[Images with pose keypoints]
= = = =
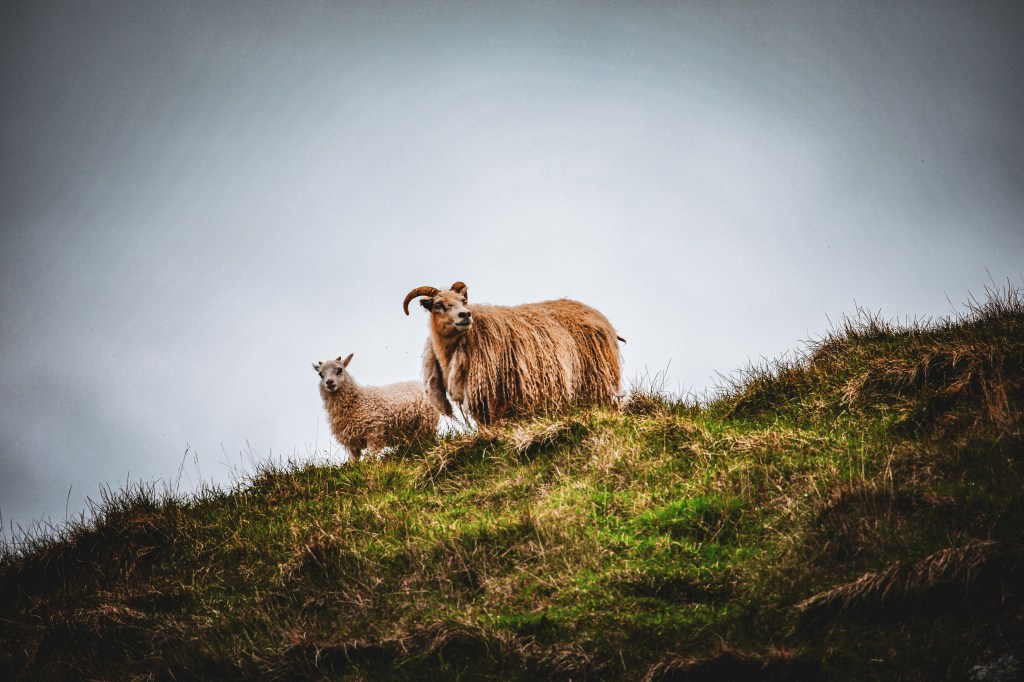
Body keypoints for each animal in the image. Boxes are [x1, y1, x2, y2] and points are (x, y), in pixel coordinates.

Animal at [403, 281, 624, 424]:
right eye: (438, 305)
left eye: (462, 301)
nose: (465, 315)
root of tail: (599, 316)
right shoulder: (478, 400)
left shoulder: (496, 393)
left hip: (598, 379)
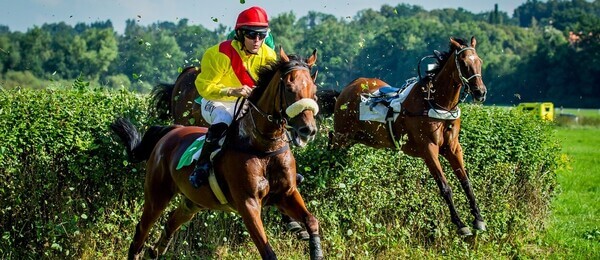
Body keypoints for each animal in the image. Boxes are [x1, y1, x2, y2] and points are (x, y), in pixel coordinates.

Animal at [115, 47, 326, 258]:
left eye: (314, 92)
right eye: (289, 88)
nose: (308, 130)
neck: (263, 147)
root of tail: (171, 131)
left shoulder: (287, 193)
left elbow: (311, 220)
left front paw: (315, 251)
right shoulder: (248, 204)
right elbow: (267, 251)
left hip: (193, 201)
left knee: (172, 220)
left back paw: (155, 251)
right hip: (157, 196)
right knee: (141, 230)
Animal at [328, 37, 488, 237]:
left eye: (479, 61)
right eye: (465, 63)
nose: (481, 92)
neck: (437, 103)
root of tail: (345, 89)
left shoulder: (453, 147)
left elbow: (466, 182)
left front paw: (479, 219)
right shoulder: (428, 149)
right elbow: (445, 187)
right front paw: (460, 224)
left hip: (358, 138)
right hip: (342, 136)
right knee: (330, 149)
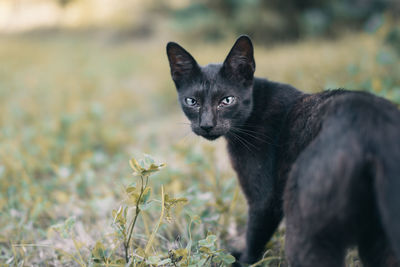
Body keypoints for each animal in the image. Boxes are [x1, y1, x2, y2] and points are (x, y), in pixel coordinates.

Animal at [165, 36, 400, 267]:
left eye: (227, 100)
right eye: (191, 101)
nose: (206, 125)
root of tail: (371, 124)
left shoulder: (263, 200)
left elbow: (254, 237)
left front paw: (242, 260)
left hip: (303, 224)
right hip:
= = = =
## [Exercise directions]
Beginning with the first line of the records, write out every line up to and including the one with "right shoulder: (478, 400)", exactly, and omit all pictures.

## [Written solution]
Body keypoints for each animal in the image. Boxes are [x1, y1, x2, y2] and points are (x, y), in pixel coordinates.

Animal at [403, 281, 624, 424]:
right eye: (438, 305)
left eye: (462, 301)
nose: (465, 315)
root of tail: (599, 316)
right shoulder: (478, 400)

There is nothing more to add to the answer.